As we made our way out of the park, we drove through a one-way tunnel that had been created decades earlier. We were the last car going in our direction, so we were given a baton to hand off to the person at the other end, signifying that cars from the other direction could now come through. The tunnel was just exposed rock - it had been chiseled out and left completely bare. It was a great way to leave Zion National Park.
BRYCE CANYON
We arrived at Bryce Canyon in the late morning and it was definitely threatening rain. This was our one full day at Bryce so I think we both felt a bit down about the weather.
We headed to our campsite and began setting up our tent. Almost immediately it began to rain making the set-up extremely difficult. We were old pros at this point, but frustrations boiled over and mistakes were made, making the set-up in the rain even longer. Thankfully that was the worst of it. Shortly after we got the tent set-up, the rain stopped and never started again, giving us a glorious day to enjoy in Bryce Canyon.
I had thought the Badlands looked like giant drip castles, but Bryce Canyon is really the spot that looks even more like that. Between the colors and the geography, it was hard to believe that the landscape was real.
We drove the entire road through the park, stopping at every look-out and tried to soak in the views. We drove to the far end of the park and made our way back to the center.
Our last stop was the major hiking area, where there are trails down into the canyon through the hoodoos. The train was pretty steep and narrow, and as with all National Parks, none of the rails or safety measure we are so used to in this country. It was a great hike! We could have explored the various trails for hours, but daylight was dwindling.

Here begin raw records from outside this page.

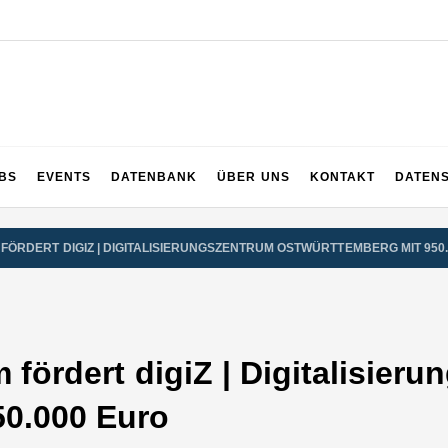
UPS
 und ganz Baden-Württemberg
BS
EVENTS
DATENBANK
ÜBER UNS
KONTAKT
DATEN
FÖRDERT DIGIZ | DIGITALISIERUNGSZENTRUM OSTWÜRTTEMBERG MIT 950
 fördert digiZ | Digitalisier
50.000 Euro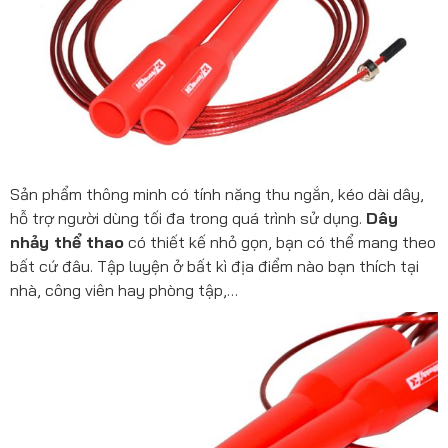
Sản phẩm thông minh có tính năng thu ngắn, kéo dài dây,
hỗ trợ người dùng tối đa trong quá trình sử dụng.
Dây
nhảy thể thao
có thiết kế nhỏ gọn, bạn có thể mang theo
bất cứ đâu. Tập luyện ở bất kì địa điểm nào bạn thích tại
nhà, công viên hay phòng tập,…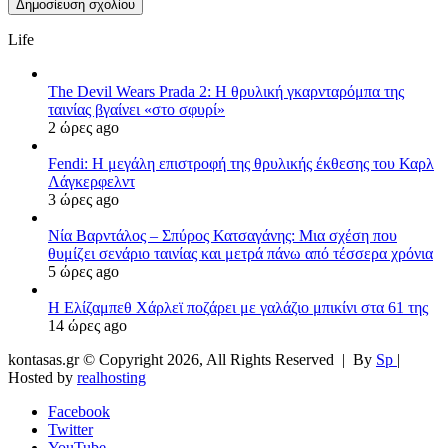
Life
The Devil Wears Prada 2: Η θρυλική γκαρνταρόμπα της
ταινίας βγαίνει «στο σφυρί»
2 ώρες ago
Fendi: Η μεγάλη επιστροφή της θρυλικής έκθεσης του Καρλ
Λάγκερφελντ
3 ώρες ago
Νία Βαρντάλος – Σπύρος Κατσαγάνης: Μια σχέση που
θυμίζει σενάριο ταινίας και μετρά πάνω από τέσσερα χρόνια
5 ώρες ago
Η Ελίζαμπεθ Χάρλεϊ ποζάρει με γαλάζιο μπικίνι στα 61 της
14 ώρες ago
kontasas.gr © Copyright 2026, All Rights Reserved |
By
Sp
|
Hosted by
realhosting
Facebook
Twitter
YouTube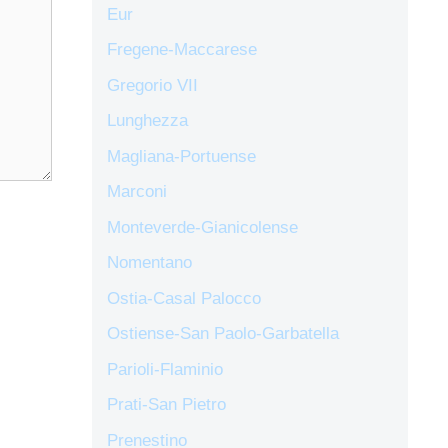
Eur
Fregene-Maccarese
Gregorio VII
Lunghezza
Magliana-Portuense
Marconi
Monteverde-Gianicolense
Nomentano
Ostia-Casal Palocco
Ostiense-San Paolo-Garbatella
Parioli-Flaminio
Prati-San Pietro
Prenestino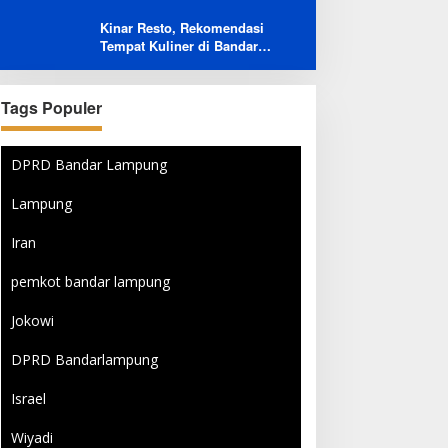
Menambah Jumlah
Kinar Resto, Rekomendasi
Penerbangan Langsung Rusia-
Tempat Kuliner di Bandar
Indonesia
Lampung Bersama Keluarga
dan Orang Tersayang
Tags Populer
DPRD Bandar Lampung
Lampung
Iran
pemkot bandar lampung
Jokowi
DPRD Bandarlampung
Israel
Wiyadi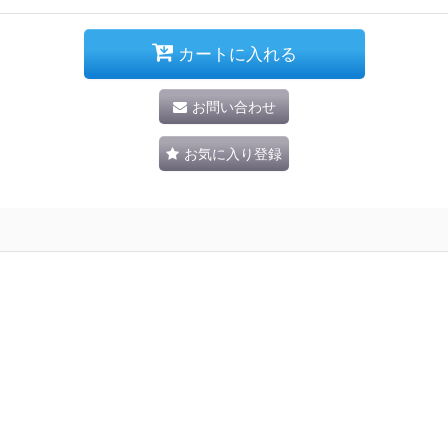
カートに入れる
お問い合わせ
お気に入り登録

We got showers, stocked up on hotdogs and firewood, and made our way back to camp. We had a great last night camping and stayed up until the last ember of the fire was out. The temperature had dropped dramatically, so without a fire it was definitely time to snuggle into a sleeping bag. And, at this point in the trip, our bodies were accustomed to going to bed shortly after dark and waking up with the morning sun so we were pretty tired.
The next morning, we spent an hour or so taking in a few more views of Bryce Canyon before heading on our long trip back home.

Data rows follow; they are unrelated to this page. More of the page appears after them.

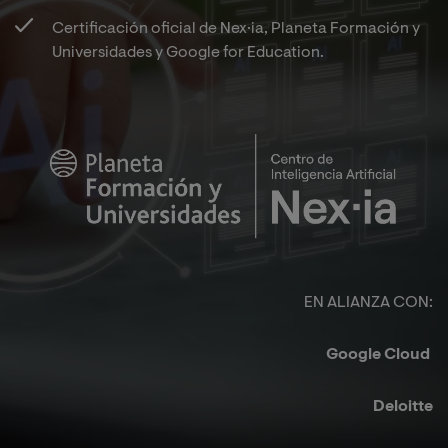
Certificación oficial de Nex·ia, Planeta Formación y
Universidades y Google for Education.​
Image
EN ALIANZA CON:​
Google Cloud ​
Deloitte​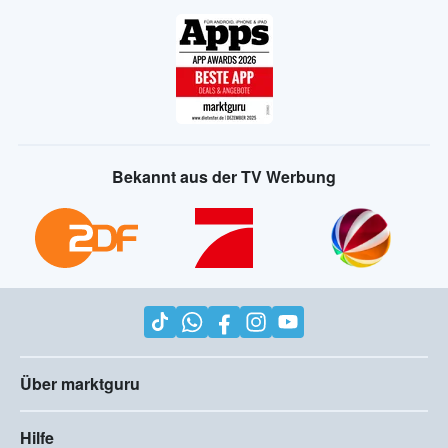
Bekannt aus der TV Werbung
Über marktguru
Hilfe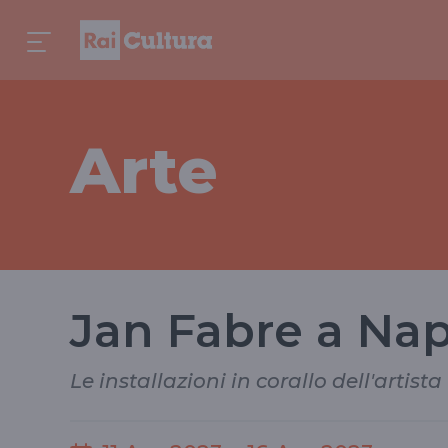
Arte
Jan Fabre a Nap
Le installazioni in corallo dell'artis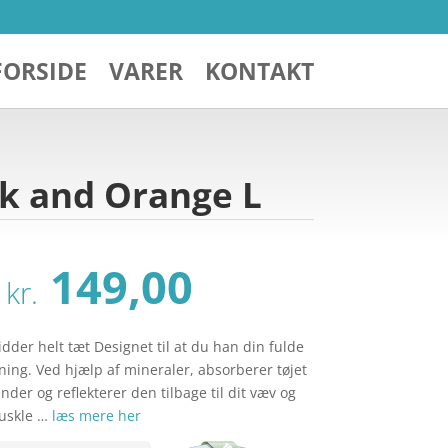
FORSIDE
VARER
KONTAKT
ck and Orange L
Den
Den
149,00
kr.
oprindelige
aktuelle
pris
pris
var:
er:
dder helt tæt Designet til at du han din fulde
kr. 525,00.
kr. 149,00.
ing. Ved hjælp af mineraler, absorberer tøjet
der og reflekterer den tilbage til dit væv og
muskle …
læs mere her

Seeing the variety in of landscapes through our trip and the beauty that each held was changing. On other vacations I am usually taking in the sights of man-made cities and pieces of art, which are also beautiful and enriching. This was such a dramatic departure from my typical sight-seeing and is something I will now crave. The trip was truly rejuvenating and energizing for me.
ARCHES
This was a bit of a drive-by stop. I got out for about 15 minutes before getting back in the car. The sun was too intense and I hadn't put on sunblock that day - I didn't want to get burnt. Tim spent a another 15-20 minutes exploring a bit, but then we headed on our way.
The drive home was a bit sad as our trip had come to an end. We changed our route a bit to stop in St. Louis Missouri for some barbecue. The last few days were just long drives and lots of Radiolab. Radiolab really got us through the hours on the road, although, I think we both felt like we didn't want to actually make it home so we didn't really want the time on the road to end. It was a trip of a lifetime - a magical window in time when we could both escape from life for weeks and explore our country.